While sanctuary policy does not prevent federal immigration officials from enacting their responsibilities, it can protect state and local officials from being forced to assist them. Today, hundreds of cities and roughly a dozen states across America have enacted sanctuary policy and other efforts to abolish ICE from their communities.

Protesters confront police following recent raids by ICE and Department of Homeland Security (DHS) agents on June 8, 2025 in Los Angeles. This marked the third day of unrest as thousands of protesters against recent immigration raids took to the streets of downtown Los Angeles to voice their opposition. (Photo by Zhang Shuo/China News Service/VCG via AP)

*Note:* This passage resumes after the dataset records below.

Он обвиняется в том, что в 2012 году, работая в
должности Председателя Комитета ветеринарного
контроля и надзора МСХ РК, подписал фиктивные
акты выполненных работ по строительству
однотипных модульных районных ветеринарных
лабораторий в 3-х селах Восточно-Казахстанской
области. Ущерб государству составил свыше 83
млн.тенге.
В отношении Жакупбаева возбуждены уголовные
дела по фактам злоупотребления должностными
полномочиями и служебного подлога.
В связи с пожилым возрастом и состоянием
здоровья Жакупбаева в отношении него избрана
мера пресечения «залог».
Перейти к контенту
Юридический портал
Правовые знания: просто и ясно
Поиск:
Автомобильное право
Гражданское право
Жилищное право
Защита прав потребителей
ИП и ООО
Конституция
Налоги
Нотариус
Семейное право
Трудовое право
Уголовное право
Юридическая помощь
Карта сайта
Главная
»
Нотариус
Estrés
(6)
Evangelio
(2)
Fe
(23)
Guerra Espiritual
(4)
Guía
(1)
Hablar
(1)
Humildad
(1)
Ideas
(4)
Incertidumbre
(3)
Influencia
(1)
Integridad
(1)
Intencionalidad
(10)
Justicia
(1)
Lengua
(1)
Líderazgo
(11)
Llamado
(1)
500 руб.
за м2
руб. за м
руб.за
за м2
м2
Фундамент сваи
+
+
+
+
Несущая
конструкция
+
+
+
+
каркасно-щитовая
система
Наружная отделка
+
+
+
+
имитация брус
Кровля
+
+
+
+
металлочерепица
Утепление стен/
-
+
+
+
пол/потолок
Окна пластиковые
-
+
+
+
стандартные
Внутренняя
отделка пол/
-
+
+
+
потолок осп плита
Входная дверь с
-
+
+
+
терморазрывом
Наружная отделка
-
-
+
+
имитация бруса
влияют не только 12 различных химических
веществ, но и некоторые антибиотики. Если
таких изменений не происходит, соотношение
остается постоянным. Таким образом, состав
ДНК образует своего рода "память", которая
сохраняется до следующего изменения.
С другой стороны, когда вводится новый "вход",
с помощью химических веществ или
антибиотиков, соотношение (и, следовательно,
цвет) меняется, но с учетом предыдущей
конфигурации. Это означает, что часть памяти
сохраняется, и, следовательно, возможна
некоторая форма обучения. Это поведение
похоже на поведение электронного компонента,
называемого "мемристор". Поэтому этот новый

Protecting the individual rights of those targeted by ICE is also crucial. Regardless of immigration status, anyone on American soil is guaranteed certain Constitutional rights, and dozens of national, state, and local organizations have developed know-your-rights campaigns to help undocumented residents and allies understand those rights in the case of an encounter with immigration enforcement.
These organizations, like the National Immigrant Justice Center and American Immigration Lawyers Association, advocate using ICE’s online detainee locator, employing the right to remain silent, refusing search without probable cause or warrant, asking for home-search warrants signed by judges, and maintaining the right to a lawyer bond hearing before an immigration judge, among others.
Further, mutual aid networks and other grassroots local efforts dedicated to supporting at-risk community members provide services like grocery drop-off, educational opportunities, bond assistance, legal representation, and emergency funds for individuals struggling to pay their bills due to detained family members or loss of employment. Networks have sprung up all over the country, including in Los Angeles.
Community alert systems can likewise protect vulnerable individuals. Programs like ICE in my Area and ICEBlock allow users to report ICE sightings in their neighborhoods so that others can protect themselves from physical encounters with immigration agents.
The abolitionist efforts against slave patrol systems in the South prove that both political advocacy and grassroots community building are critical to protecting those against the whims of an unchecked federal government driven by prejudice and cruelty. Some 200 years later, gravely similar efforts to rein in federal overreach and abolish ICE are appearing again as a new generation faces all-too-familiar threats to life, liberty, and the pursuit of happiness in Trump’s America.